A: Earliest memory, what is my earliest memory. I come from a family/ I’m the fifth of six kids and so there are a lot of things that I don’t remember but I have images in my head because I have stories that are told about them, so sorry I was just kind of trying to dig through all of the images that aren’t really memories down to actual memory.
ooh I’m going further back…
It would have been at the house I was born in and we moved from that house when I was about five and, actually I have a few memories of that house. One of the most distinct ones is when I split my head open, I was sitting backward on a couch and then all of a sudden my head was down on the wooden ottoman that we had, I had split the back of my head open. I remember my dad picking me up and running me over to the sink and turning on the hot water and trying to wash the blood away. I remember I was wearing a sweatshirt, some certain specific sweatshirt that I really loved and I was so upset because I didn’t want to get blood on it. My dad was like, “THAT DOESN’T MATTER!”
A babysitter was just leaving, my dad had just gotten home, I don’t know where my mom was or my little brother, but the baby sitter had been watching me and as she was leaving I turned around on the couch and I had been talking to her as she was standing by the door. She was with us in the bathroom like, “WHAT DO I DO? AAH!” Yeah I think that’s my earliest memory.
Q: How old were you at that point?
A: Four. Yeah.
Q: So just right before you moved. What’s one thing you’ve done in your life that you’re proud of having done?
A: Luckily there’s a few things in that category. I’m proud of getting creative work published, that’s probably the thing I’m most proud of myself for. I’m proud of myself for finishing my masters. Um, and for teaching, because teaching is hard and emotionally exhausting.
Q: Did you always think that you were going to be a teacher?
A: No, not at all. I wanted to be a teacher when I was a kid for a few years, because I really liked my teachers and I really sort of respected what they did and I liked school, I thought it was cool.
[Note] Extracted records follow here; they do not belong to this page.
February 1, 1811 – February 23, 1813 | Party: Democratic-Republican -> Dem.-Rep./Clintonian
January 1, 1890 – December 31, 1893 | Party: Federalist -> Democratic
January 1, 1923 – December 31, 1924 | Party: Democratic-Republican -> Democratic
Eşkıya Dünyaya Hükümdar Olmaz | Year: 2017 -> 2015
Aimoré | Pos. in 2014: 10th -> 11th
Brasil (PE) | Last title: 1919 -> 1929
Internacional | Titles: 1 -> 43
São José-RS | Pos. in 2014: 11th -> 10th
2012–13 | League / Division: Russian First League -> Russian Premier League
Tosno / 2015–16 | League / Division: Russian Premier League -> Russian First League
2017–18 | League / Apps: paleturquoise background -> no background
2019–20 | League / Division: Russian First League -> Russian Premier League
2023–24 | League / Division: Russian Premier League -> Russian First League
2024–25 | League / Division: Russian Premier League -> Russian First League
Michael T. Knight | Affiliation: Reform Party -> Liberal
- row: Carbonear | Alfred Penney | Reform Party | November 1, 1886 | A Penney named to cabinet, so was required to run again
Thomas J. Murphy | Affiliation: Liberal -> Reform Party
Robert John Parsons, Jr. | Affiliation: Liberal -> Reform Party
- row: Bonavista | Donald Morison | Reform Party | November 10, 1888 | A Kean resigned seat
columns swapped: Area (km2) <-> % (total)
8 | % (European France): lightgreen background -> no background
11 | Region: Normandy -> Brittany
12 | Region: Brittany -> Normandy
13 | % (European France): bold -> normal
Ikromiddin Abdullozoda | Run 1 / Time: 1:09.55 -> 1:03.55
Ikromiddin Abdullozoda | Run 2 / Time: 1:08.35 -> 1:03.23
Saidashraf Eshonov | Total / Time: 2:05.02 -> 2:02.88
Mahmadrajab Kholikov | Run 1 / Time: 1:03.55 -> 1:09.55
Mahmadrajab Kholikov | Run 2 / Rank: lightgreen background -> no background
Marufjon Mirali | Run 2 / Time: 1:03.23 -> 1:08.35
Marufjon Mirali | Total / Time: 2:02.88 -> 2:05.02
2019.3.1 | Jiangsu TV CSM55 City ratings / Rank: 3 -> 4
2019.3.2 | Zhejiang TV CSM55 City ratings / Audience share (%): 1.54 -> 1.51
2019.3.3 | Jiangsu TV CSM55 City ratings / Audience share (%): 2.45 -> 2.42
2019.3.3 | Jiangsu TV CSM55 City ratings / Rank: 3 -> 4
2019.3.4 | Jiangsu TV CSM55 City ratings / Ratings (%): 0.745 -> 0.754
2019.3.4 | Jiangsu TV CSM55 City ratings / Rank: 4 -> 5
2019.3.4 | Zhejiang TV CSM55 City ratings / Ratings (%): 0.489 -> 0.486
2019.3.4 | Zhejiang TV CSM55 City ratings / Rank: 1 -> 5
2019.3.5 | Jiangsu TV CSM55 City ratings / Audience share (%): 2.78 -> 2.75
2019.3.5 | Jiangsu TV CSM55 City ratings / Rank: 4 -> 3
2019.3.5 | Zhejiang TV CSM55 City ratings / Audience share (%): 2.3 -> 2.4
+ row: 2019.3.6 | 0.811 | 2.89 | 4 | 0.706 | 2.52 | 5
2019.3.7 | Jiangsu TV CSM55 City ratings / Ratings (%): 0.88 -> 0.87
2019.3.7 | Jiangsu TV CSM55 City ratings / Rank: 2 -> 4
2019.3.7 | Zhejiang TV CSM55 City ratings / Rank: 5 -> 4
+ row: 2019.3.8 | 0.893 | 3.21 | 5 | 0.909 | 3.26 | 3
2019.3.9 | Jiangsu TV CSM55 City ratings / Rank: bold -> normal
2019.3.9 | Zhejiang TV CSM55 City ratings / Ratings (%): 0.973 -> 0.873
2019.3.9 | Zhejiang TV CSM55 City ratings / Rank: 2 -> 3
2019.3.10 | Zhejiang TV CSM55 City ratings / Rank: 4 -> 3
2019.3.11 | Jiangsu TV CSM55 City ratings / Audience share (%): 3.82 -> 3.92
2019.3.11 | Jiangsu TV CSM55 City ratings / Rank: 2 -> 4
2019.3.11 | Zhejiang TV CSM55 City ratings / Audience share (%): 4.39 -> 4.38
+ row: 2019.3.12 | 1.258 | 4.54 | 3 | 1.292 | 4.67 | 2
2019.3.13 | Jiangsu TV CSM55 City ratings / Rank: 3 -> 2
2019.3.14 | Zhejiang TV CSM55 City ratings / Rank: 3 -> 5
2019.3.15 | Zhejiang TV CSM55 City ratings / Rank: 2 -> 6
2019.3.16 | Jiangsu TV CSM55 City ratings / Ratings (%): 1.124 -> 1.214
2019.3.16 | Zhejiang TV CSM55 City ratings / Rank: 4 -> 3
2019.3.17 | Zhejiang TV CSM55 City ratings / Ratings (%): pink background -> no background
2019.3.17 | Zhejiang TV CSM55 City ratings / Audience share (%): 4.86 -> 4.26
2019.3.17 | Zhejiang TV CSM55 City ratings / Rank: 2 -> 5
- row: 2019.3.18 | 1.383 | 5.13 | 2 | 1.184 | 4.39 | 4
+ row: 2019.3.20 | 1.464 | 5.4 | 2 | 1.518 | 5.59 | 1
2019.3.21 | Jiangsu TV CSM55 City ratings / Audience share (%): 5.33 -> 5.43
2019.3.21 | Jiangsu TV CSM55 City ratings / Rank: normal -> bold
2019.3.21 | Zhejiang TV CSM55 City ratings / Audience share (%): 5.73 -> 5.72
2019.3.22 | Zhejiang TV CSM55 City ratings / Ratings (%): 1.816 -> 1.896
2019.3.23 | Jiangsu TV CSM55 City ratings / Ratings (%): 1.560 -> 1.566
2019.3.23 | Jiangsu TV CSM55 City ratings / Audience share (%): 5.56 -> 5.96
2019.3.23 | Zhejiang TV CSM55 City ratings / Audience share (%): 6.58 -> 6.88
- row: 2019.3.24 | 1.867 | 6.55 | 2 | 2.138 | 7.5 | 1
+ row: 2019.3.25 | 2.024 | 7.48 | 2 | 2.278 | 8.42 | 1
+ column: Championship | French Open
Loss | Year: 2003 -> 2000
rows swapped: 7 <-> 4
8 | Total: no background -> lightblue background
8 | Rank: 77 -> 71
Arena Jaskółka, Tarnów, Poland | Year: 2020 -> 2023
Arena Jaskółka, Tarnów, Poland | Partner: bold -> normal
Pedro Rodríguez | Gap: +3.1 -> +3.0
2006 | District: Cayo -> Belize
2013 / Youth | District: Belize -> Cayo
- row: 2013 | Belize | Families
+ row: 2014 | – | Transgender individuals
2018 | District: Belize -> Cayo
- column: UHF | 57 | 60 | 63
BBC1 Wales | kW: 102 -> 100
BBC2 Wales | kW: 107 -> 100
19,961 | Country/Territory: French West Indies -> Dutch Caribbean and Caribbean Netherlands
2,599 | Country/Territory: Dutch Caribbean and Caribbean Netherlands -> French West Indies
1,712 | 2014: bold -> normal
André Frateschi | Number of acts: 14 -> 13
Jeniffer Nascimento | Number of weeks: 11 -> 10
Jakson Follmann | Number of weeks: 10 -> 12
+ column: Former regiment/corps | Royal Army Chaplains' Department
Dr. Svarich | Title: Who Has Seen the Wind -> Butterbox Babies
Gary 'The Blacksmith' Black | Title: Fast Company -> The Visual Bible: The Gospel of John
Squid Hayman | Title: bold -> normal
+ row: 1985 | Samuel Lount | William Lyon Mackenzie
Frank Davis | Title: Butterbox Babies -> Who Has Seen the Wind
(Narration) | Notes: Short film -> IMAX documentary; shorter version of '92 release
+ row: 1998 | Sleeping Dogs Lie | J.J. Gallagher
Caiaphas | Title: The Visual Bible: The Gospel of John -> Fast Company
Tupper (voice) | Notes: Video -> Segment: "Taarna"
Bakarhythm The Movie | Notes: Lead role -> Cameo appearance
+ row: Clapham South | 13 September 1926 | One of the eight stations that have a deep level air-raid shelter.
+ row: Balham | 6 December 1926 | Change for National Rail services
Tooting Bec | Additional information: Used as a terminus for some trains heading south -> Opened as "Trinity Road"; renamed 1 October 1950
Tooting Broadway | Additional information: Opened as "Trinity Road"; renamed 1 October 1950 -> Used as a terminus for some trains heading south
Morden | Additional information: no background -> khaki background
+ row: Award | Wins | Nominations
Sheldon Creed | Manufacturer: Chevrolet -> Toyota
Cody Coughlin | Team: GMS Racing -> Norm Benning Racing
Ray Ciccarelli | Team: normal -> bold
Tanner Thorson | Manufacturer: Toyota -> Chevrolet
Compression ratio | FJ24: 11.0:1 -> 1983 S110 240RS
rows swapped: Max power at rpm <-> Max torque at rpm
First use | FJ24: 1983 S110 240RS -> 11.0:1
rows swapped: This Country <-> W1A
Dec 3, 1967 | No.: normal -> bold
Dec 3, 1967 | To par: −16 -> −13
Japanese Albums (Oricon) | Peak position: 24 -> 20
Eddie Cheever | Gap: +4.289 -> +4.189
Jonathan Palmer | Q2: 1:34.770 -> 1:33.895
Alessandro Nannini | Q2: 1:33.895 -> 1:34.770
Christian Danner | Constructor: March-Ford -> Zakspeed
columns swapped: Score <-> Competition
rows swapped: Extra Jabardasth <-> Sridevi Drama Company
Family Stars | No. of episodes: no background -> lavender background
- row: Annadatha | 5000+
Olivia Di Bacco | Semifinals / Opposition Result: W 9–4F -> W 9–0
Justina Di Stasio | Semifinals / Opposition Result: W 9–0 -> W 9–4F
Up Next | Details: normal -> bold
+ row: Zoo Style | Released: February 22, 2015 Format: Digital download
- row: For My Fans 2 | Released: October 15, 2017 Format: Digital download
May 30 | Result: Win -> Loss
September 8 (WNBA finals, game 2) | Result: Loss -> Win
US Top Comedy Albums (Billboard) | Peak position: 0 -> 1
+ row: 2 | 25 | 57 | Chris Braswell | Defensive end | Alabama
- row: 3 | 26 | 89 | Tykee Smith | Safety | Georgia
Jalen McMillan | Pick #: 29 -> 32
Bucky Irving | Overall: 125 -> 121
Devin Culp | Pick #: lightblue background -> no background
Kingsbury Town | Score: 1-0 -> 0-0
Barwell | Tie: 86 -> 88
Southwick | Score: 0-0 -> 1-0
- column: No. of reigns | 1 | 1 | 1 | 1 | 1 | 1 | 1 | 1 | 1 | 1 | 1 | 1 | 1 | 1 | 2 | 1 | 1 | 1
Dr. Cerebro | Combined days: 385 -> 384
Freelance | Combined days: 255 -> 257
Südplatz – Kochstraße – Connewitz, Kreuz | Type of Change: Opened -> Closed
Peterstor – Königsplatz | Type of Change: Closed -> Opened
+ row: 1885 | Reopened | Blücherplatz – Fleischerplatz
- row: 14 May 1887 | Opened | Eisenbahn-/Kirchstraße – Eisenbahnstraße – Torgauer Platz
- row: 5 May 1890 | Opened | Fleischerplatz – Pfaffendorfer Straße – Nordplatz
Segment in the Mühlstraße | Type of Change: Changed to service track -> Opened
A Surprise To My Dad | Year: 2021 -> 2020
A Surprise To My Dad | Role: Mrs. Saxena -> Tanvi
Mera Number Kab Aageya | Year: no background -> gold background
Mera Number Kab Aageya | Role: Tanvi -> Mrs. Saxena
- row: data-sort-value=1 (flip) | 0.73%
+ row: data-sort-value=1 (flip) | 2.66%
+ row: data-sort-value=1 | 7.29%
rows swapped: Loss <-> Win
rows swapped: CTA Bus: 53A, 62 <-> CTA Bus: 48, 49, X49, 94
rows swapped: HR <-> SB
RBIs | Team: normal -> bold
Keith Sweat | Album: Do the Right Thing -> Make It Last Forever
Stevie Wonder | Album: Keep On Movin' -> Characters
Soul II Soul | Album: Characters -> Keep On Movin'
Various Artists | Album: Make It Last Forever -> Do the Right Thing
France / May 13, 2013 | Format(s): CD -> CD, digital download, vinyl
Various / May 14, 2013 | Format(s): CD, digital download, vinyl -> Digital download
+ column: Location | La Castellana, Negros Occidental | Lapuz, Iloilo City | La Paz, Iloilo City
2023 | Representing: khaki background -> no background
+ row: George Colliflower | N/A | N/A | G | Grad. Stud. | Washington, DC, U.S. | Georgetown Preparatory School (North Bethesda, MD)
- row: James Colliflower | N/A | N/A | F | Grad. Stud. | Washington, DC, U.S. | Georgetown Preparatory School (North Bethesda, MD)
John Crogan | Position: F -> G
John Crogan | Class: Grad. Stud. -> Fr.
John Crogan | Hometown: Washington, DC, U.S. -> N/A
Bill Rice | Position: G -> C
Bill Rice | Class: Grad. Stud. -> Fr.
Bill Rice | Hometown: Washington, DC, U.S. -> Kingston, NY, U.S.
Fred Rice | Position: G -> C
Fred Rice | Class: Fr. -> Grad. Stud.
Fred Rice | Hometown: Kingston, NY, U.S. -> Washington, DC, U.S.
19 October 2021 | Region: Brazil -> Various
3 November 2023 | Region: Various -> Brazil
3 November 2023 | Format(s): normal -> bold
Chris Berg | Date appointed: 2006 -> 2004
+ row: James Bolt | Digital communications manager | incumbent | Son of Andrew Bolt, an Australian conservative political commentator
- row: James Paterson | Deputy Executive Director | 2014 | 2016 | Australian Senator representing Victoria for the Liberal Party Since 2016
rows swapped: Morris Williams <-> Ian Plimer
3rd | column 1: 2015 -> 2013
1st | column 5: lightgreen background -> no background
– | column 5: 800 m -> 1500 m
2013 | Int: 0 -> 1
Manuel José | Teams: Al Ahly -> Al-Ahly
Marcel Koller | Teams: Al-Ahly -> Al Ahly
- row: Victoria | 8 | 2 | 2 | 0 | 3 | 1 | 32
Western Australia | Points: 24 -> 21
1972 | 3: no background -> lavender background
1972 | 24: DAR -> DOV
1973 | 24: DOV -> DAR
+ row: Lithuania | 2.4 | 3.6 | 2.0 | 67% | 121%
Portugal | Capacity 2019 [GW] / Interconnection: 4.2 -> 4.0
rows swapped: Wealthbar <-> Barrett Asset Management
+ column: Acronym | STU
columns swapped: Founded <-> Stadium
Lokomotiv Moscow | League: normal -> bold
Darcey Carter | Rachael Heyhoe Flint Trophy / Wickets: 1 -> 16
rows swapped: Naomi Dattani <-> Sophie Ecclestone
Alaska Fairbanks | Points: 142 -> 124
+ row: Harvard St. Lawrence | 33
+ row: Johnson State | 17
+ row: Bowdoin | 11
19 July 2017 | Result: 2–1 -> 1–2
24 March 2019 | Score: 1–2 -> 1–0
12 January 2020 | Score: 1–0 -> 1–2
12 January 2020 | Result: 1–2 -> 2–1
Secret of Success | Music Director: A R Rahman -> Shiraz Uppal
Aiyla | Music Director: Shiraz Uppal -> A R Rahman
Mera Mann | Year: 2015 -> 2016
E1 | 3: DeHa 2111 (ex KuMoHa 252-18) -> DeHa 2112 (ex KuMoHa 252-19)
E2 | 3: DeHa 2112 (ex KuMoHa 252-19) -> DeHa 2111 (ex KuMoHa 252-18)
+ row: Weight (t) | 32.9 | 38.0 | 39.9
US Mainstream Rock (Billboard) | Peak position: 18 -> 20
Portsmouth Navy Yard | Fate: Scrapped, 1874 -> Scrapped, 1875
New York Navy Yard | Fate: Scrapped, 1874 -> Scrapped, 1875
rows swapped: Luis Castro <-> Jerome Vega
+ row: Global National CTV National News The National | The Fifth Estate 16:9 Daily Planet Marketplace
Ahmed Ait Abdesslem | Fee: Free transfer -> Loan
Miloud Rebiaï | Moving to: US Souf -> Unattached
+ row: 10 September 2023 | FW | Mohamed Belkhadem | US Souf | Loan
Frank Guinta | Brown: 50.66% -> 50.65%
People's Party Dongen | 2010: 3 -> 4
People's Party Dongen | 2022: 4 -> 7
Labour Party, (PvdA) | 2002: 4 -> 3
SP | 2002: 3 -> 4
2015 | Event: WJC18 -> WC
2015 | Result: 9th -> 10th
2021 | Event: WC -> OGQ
But then I got a little bit older and I think that my peers attitudes toward school and teachers sort of effected me and sort of convinced me that I didn’t want to be a teacher. I’m not positive if that’s what it was but I think it had something to do with it, because I still held high regard for my teachers, but somewhere along the line I changed my mind and I think part of it was the respect I saw my peers giving my teachers, or the lack of it, and I went “Oh, I do not want to be treated like that.” and then I finished my masters program and my last semester one of my professors said, “what are you gonna do?” and I said, “I dunno get a restaurant job?” and she said, “You should teach, I think you’d be really good at it. and you’d like it. and I was like, “[groaning noise] I don’t know I don’t know I don’t know.” and she said, “look, just do one semester, just try one semester.”
And I got hired into the department before I even graduated because I was in the department and she knew my work really well. So she had me in front of a class before I’d even finished my degree and we were like “alright one semester.” and then I taught that one semester and I said, “Ok this is what I want to keep doing, I want to do this forever.”
So I thought I wouldn’t be a teacher for like fifteen years and then it flipped around on me and I became a teacher.
Q: Ok, going kind of a different direction, what does hate look like to you?
A: Hate is red and inky black. Hate is angry eyes. When you said it an image popped into my head and I’m just trying to describe that image. Yeah. Angry eyes, Angry bloodshot eyes. Red and black, like glaring.
Q: What about love?
A: Mmmm love is soft. Love is like, whites and blues and reds. Not patriotically, but like soft blues and really soft off whites. It’s like soft and round. It also looks like my husband, but in a different way, sort of two different permutations, but totally looks like my husband. I see him all around. Him and colors and shapes.
Q: If you could say one thing anonymously to a large group of people what would you say?
A: Shut up and love each other. That’s about what I want to tell people most of the time. Just shut the fuck up, get over the petty shit and just love each other. That sounds a little cheesy but just like get over the bullshit… yeah.